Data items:
»»

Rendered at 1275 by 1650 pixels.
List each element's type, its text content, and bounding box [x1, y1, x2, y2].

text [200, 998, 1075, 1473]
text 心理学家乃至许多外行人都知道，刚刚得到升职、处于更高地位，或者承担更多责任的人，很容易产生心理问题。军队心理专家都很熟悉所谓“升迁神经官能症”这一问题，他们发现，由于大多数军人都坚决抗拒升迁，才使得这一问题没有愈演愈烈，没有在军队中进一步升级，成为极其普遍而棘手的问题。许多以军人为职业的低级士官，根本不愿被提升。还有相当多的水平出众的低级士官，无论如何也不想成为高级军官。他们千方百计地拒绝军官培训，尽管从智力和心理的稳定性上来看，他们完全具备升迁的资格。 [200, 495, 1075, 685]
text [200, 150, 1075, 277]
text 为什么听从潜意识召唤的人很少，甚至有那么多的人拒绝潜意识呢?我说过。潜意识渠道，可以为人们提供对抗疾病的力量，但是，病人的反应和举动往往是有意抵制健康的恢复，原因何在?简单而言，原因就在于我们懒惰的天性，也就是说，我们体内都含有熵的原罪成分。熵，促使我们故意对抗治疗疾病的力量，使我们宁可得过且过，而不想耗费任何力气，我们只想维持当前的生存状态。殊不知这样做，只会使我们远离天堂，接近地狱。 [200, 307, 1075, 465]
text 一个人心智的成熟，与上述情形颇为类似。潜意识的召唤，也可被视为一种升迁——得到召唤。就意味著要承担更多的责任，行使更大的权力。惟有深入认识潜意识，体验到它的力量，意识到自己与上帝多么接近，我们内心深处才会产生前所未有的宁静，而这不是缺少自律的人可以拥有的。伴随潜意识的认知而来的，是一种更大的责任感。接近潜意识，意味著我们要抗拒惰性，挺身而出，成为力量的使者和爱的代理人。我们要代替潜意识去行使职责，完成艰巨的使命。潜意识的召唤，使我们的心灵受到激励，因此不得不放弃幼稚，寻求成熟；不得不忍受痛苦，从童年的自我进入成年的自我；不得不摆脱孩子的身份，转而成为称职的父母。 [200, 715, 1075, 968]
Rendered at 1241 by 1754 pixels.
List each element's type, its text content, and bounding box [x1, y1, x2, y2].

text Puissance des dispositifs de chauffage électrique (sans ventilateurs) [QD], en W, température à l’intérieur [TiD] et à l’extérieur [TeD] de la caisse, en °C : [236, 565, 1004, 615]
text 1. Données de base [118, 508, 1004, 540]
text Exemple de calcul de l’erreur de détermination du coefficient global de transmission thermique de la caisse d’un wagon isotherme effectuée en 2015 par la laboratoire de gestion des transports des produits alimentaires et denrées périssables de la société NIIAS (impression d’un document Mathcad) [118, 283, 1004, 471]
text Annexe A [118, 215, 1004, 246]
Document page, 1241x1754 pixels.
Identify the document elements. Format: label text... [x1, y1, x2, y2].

««

What you will do:
Every entry above should be retyped exactly as it appears.

Written response:
Rendered at 1275 by 1650 pixels.
List each element's type, its text content, and bounding box [x1, y1, x2, y2].

text [200, 998, 1075, 1473]
text 心理学家乃至许多外行人都知道，刚刚得到升职、处于更高地位，或者承担更多责任的人，很容易产生心理问题。军队心理专家都很熟悉所谓“升迁神经官能症”这一问题，他们发现，由于大多数军人都坚决抗拒升迁，才使得这一问题没有愈演愈烈，没有在军队中进一步升级，成为极其普遍而棘手的问题。许多以军人为职业的低级士官，根本不愿被提升。还有相当多的水平出众的低级士官，无论如何也不想成为高级军官。他们千方百计地拒绝军官培训，尽管从智力和心理的稳定性上来看，他们完全具备升迁的资格。 [200, 495, 1075, 685]
text [200, 150, 1075, 277]
text 为什么听从潜意识召唤的人很少，甚至有那么多的人拒绝潜意识呢?我说过。潜意识渠道，可以为人们提供对抗疾病的力量，但是，病人的反应和举动往往是有意抵制健康的恢复，原因何在?简单而言，原因就在于我们懒惰的天性，也就是说，我们体内都含有熵的原罪成分。熵，促使我们故意对抗治疗疾病的力量，使我们宁可得过且过，而不想耗费任何力气，我们只想维持当前的生存状态。殊不知这样做，只会使我们远离天堂，接近地狱。 [200, 307, 1075, 465]
text 一个人心智的成熟，与上述情形颇为类似。潜意识的召唤，也可被视为一种升迁——得到召唤。就意味著要承担更多的责任，行使更大的权力。惟有深入认识潜意识，体验到它的力量，意识到自己与上帝多么接近，我们内心深处才会产生前所未有的宁静，而这不是缺少自律的人可以拥有的。伴随潜意识的认知而来的，是一种更大的责任感。接近潜意识，意味著我们要抗拒惰性，挺身而出，成为力量的使者和爱的代理人。我们要代替潜意识去行使职责，完成艰巨的使命。潜意识的召唤，使我们的心灵受到激励，因此不得不放弃幼稚，寻求成熟；不得不忍受痛苦，从童年的自我进入成年的自我；不得不摆脱孩子的身份，转而成为称职的父母。 [200, 715, 1075, 968]
Rendered at 1241 by 1754 pixels.
List each element's type, its text content, and bounding box [x1, y1, x2, y2].

text Puissance des dispositifs de chauffage électrique (sans ventilateurs) [QD], en W, température à l’intérieur [TiD] et à l’extérieur [TeD] de la caisse, en °C : [236, 565, 1004, 615]
text 1. Données de base [118, 508, 1004, 540]
text Exemple de calcul de l’erreur de détermination du coefficient global de transmission thermique de la caisse d’un wagon isotherme effectuée en 2015 par la laboratoire de gestion des transports des produits alimentaires et denrées périssables de la société NIIAS (impression d’un document Mathcad) [118, 283, 1004, 471]
text Annexe A [118, 215, 1004, 246]
Document page, 1241x1754 pixels.
Identify the document elements. Format: label text... [x1, y1, x2, y2].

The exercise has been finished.